Die Bereinigung überspringt Anhangsdateien, die in den letzten fünf Minuten geändert wurden. So kann ein Upload mit späterem /v1/data-Verweis nicht durch einen gleichzeitigen Wartungslauf gelöscht werden.

Aktualisierungsverfahren

Sicheres schrittweises Verfahren:

  1. Sicherung erstellen.
  2. Neue Version zuerst in Staging oder als Canary bereitstellen.
  3. Funktionstests ausführen:
    • GET /health
    • authentifiziertes GET /v1/data
    • authentifiziertes GET /v1/tasks
    • authentifizierte GET /v1/projects, GET /v1/areas und GET /v1/sections
    • kleine und große Anhänge hoch-/herunterladen
  4. In Produktion bereitstellen.
  5. Protokolle auf Fehler mit rate limit, invalid payload und permission denied überwachen.

Token-Rotation

Empfohlener Ablauf:

  1. Neues Token neben dem alten zu MINDWTR_CLOUD_AUTH_TOKENS hinzufügen.
  2. Clients auf das neue Token umstellen.
  3. Altes Token nach dem Migrationsfenster entfernen.

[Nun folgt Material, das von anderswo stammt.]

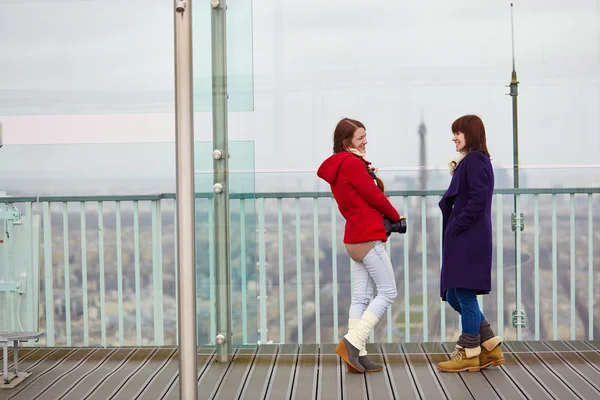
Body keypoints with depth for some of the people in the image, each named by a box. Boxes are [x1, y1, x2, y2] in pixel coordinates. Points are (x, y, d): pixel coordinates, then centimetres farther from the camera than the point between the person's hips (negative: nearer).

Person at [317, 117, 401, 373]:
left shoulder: (340, 165, 16)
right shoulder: (351, 163, -14)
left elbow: (363, 195, 10)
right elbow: (374, 196, -12)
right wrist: (396, 217, 2)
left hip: (356, 238, 10)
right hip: (368, 238, -10)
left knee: (361, 296, 7)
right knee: (387, 292, -4)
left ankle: (357, 355, 6)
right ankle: (352, 342, -10)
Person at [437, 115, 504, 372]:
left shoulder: (475, 161, -10)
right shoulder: (469, 161, 20)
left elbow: (477, 201, -20)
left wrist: (455, 227, -18)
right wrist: (455, 176, 10)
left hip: (469, 240, -10)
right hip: (461, 241, 10)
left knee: (464, 294, -3)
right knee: (454, 296, 12)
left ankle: (469, 354, 7)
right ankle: (490, 347, 18)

Da der Token-Hash den Namensraum/die Datei bestimmt, ändert ein Tokenwechsel den Speichernamensraum. Wenn Sie Kontinuität mit einem neuen Token benötigen, migrieren Sie die entsprechende Datendatei und das Anhangsverzeichnis bewusst.

Beobachtbarkeit

Der Cloud-Server schreibt strukturierte JSON-Protokolle nach stdout/stderr.

Minimale Protokollwarnungen:

  • wiederholtes Unauthorized
  • häufiges Rate limit exceeded
  • Cloud data directory is not writable
  • Invalid remote sync payload

Host-/Container-Metriken:

  • CPU und Arbeitsspeicher
  • freier Speicherplatz auf dem Datenvolume
  • p95-Anfragelatenz
  • Anteil der Nicht-2xx-Antworten

Hinweis zur Uhr:

  • Der Server beteiligt sich bei PUT /v1/data an Zusammenführung und Reparatur. Eine Abweichung der Host-Uhr kann Anfrageprotokolle und Ratenbegrenzungsfenster beeinflussen. Lassen Sie NTP oder eine gleichwertige Zeitsynchronisierung aktiviert.
  • Reparaturzeitstempel verwenden die Serveruhr. So kann eine einige Minuten vorgehende Clientuhr serverseitige Reparaturmetadaten nicht verfälschen.

Fehlermodi

  • Berechtigungsfehler: Eigentümer/Berechtigungen des Volumes stimmen nicht.
  • CORS-Fehler: falscher Wert für MINDWTR_CLOUD_CORS_ORIGIN.
  • Token stimmt nicht: Client-Token fehlt in der Positivliste.
  • Fehler bei großen Nutzlasten: Bodygrenzen auf Proxy- oder App-Ebene überschritten.